Move gmap related functions from kernel/uv into kvm.
Create a new file to collect gmap-related functions.
Signed-off-by: Claudio Imbrenda <imbrenda@xxxxxxxxxxxxx>
---
arch/s390/include/asm/uv.h | 7 +-
arch/s390/kernel/uv.c | 293 ++++++-------------------------------
arch/s390/kvm/Makefile | 2 +-
arch/s390/kvm/gmap.c | 183 +++++++++++++++++++++++
arch/s390/kvm/gmap.h | 17 +++
arch/s390/kvm/intercept.c | 1 +
arch/s390/kvm/kvm-s390.c | 1 +
arch/s390/kvm/pv.c | 1 +
8 files changed, 251 insertions(+), 254 deletions(-)
create mode 100644 arch/s390/kvm/gmap.c
create mode 100644 arch/s390/kvm/gmap.h
diff --git a/arch/s390/include/asm/uv.h b/arch/s390/include/asm/uv.h
index dc332609f2c3..22ec1a24c291 100644
--- a/arch/s390/include/asm/uv.h
+++ b/arch/s390/include/asm/uv.h
@@ -628,12 +628,13 @@ static inline int is_prot_virt_host(void)
}
int uv_pin_shared(unsigned long paddr);
-int gmap_make_secure(struct gmap *gmap, unsigned long gaddr, void *uvcb);
-int gmap_destroy_page(struct gmap *gmap, unsigned long gaddr);
int uv_destroy_folio(struct folio *folio);
int uv_destroy_pte(pte_t pte);
int uv_convert_from_secure_pte(pte_t pte);
-int gmap_convert_to_secure(struct gmap *gmap, unsigned long gaddr);
+int uv_wiggle_folio(struct folio *folio, bool split);
+int make_folio_secure(struct folio *folio, struct uv_cb_header *uvcb);
+int uv_convert_from_secure(unsigned long paddr);
+int uv_convert_from_secure_folio(struct folio *folio);
void setup_uv(void);
diff --git a/arch/s390/kernel/uv.c b/arch/s390/kernel/uv.c
index 6f9654a191ad..832c39c9ccfa 100644
--- a/arch/s390/kernel/uv.c
+++ b/arch/s390/kernel/uv.c
@@ -19,19 +19,6 @@
#include <asm/sections.h>
#include <asm/uv.h>
-#if !IS_ENABLED(CONFIG_KVM)

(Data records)
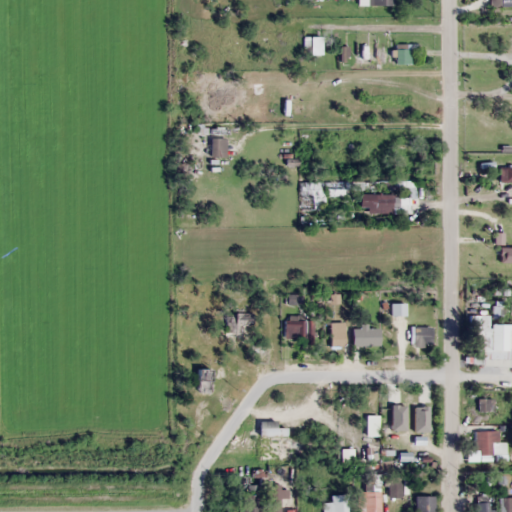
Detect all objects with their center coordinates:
building: (381, 2)
building: (498, 2)
building: (511, 42)
building: (250, 97)
building: (504, 174)
building: (312, 195)
building: (376, 203)
building: (506, 250)
road: (449, 256)
building: (236, 321)
building: (297, 327)
building: (336, 333)
building: (364, 335)
building: (420, 335)
building: (491, 344)
road: (481, 375)
road: (282, 379)
building: (392, 402)
building: (424, 402)
building: (484, 404)
building: (387, 441)
building: (487, 447)
building: (245, 483)
building: (392, 486)
building: (309, 499)
building: (368, 499)
building: (249, 503)
building: (422, 503)
building: (335, 504)
building: (504, 504)
building: (482, 506)
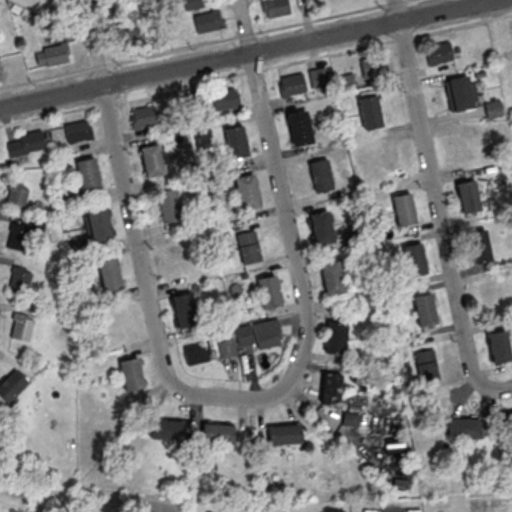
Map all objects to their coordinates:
building: (193, 4)
building: (275, 7)
building: (275, 7)
road: (394, 10)
building: (207, 21)
building: (207, 21)
road: (242, 27)
building: (132, 36)
building: (131, 37)
road: (203, 44)
road: (251, 53)
building: (438, 53)
building: (52, 54)
building: (56, 54)
road: (93, 58)
building: (374, 66)
building: (317, 76)
building: (347, 81)
building: (291, 85)
building: (459, 85)
building: (460, 93)
building: (226, 99)
building: (462, 100)
building: (368, 104)
building: (492, 108)
building: (369, 110)
building: (142, 116)
building: (298, 119)
building: (372, 119)
building: (300, 127)
building: (501, 128)
building: (78, 130)
building: (234, 135)
building: (301, 135)
building: (456, 138)
building: (236, 141)
building: (25, 142)
building: (457, 145)
building: (238, 150)
building: (150, 152)
building: (459, 153)
building: (393, 159)
building: (151, 160)
building: (86, 166)
building: (153, 168)
building: (319, 168)
building: (87, 173)
building: (320, 174)
building: (89, 181)
building: (322, 183)
building: (245, 184)
building: (466, 189)
building: (246, 191)
building: (16, 195)
building: (467, 196)
building: (167, 199)
building: (248, 199)
building: (402, 202)
building: (470, 204)
building: (169, 205)
building: (403, 209)
building: (170, 214)
building: (97, 216)
building: (406, 217)
building: (320, 220)
road: (437, 221)
building: (97, 224)
building: (320, 227)
building: (100, 231)
building: (323, 235)
building: (20, 236)
building: (476, 238)
building: (247, 239)
building: (479, 245)
building: (247, 247)
building: (413, 252)
building: (480, 254)
building: (250, 255)
building: (414, 259)
building: (107, 267)
building: (416, 267)
building: (330, 270)
building: (109, 274)
building: (331, 277)
building: (19, 279)
building: (110, 282)
building: (267, 284)
building: (333, 285)
building: (268, 291)
building: (271, 299)
building: (182, 302)
building: (423, 303)
building: (424, 309)
building: (183, 310)
building: (185, 318)
building: (426, 318)
building: (119, 323)
building: (20, 326)
building: (259, 334)
building: (335, 335)
building: (496, 340)
building: (498, 346)
building: (226, 348)
building: (196, 352)
building: (500, 355)
building: (424, 358)
building: (424, 362)
building: (129, 367)
building: (131, 373)
building: (428, 373)
building: (132, 382)
building: (11, 385)
building: (331, 388)
road: (245, 399)
building: (349, 418)
building: (506, 420)
building: (462, 428)
building: (166, 429)
building: (217, 432)
building: (283, 434)
building: (393, 447)
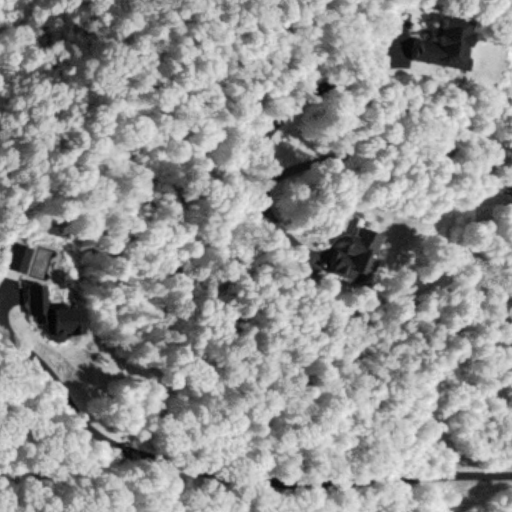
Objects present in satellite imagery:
building: (445, 45)
building: (356, 254)
building: (14, 258)
building: (50, 315)
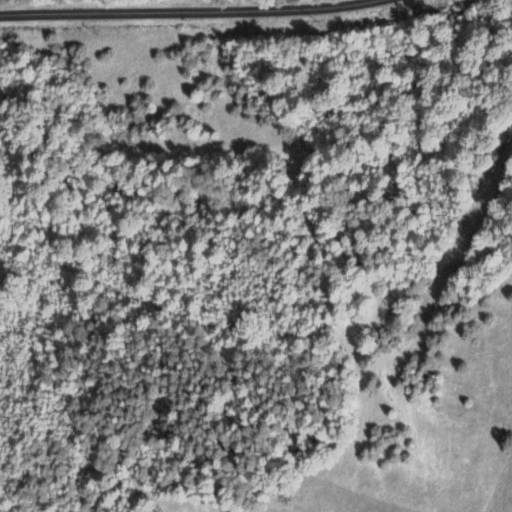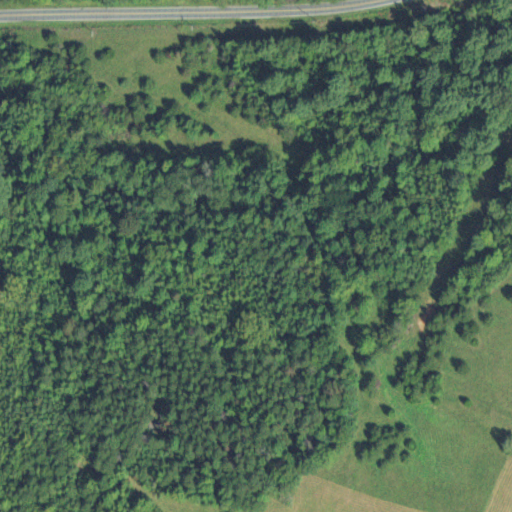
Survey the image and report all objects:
road: (191, 13)
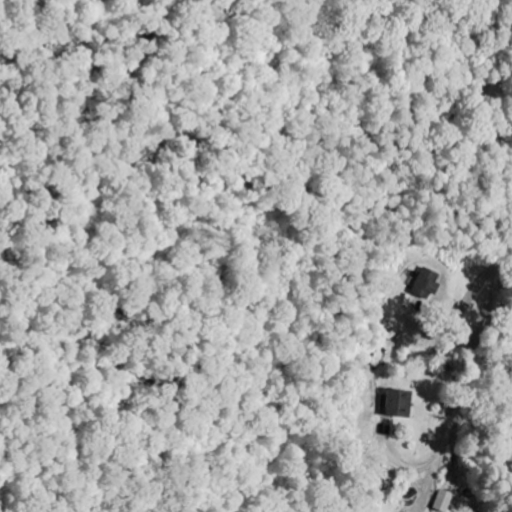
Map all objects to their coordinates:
building: (429, 282)
road: (464, 376)
building: (402, 404)
building: (445, 501)
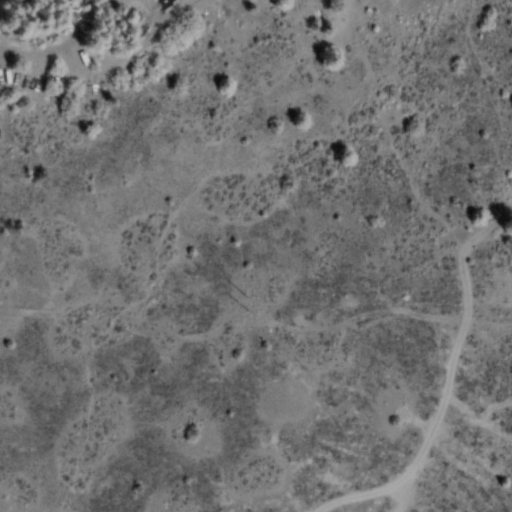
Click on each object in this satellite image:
power tower: (244, 299)
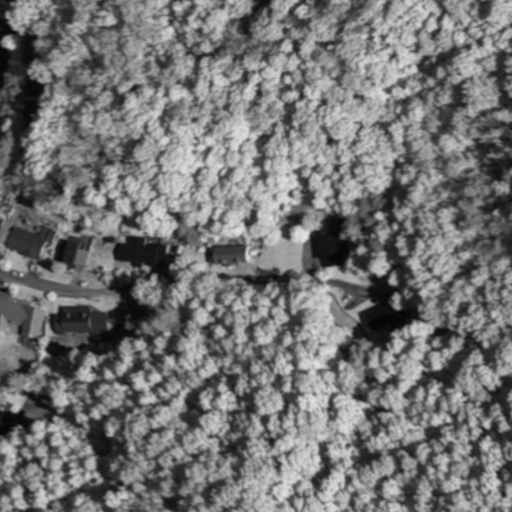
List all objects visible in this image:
building: (0, 84)
building: (0, 219)
building: (30, 243)
building: (331, 246)
building: (65, 252)
building: (143, 254)
road: (138, 290)
building: (19, 319)
building: (72, 323)
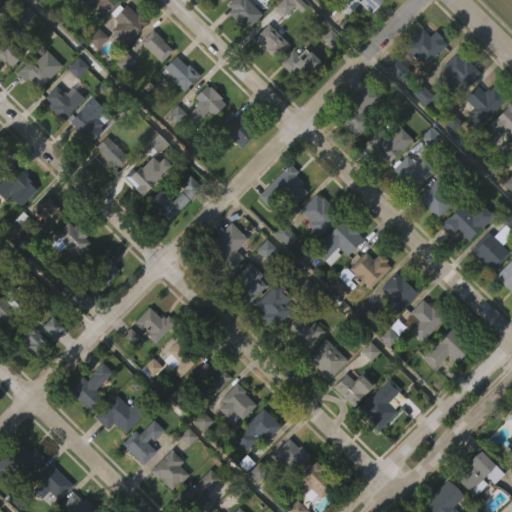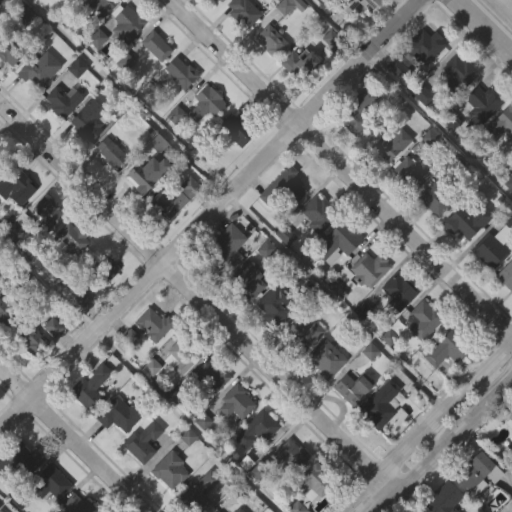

» **Job**: Name every function whose declaration the gmap patch removes from arch/s390/include/asm/uv.h. The entries are separate from the gmap patch and are not related to it.

» **Task output**:
- gmap_make_secure
- gmap_destroy_page
- gmap_convert_to_secure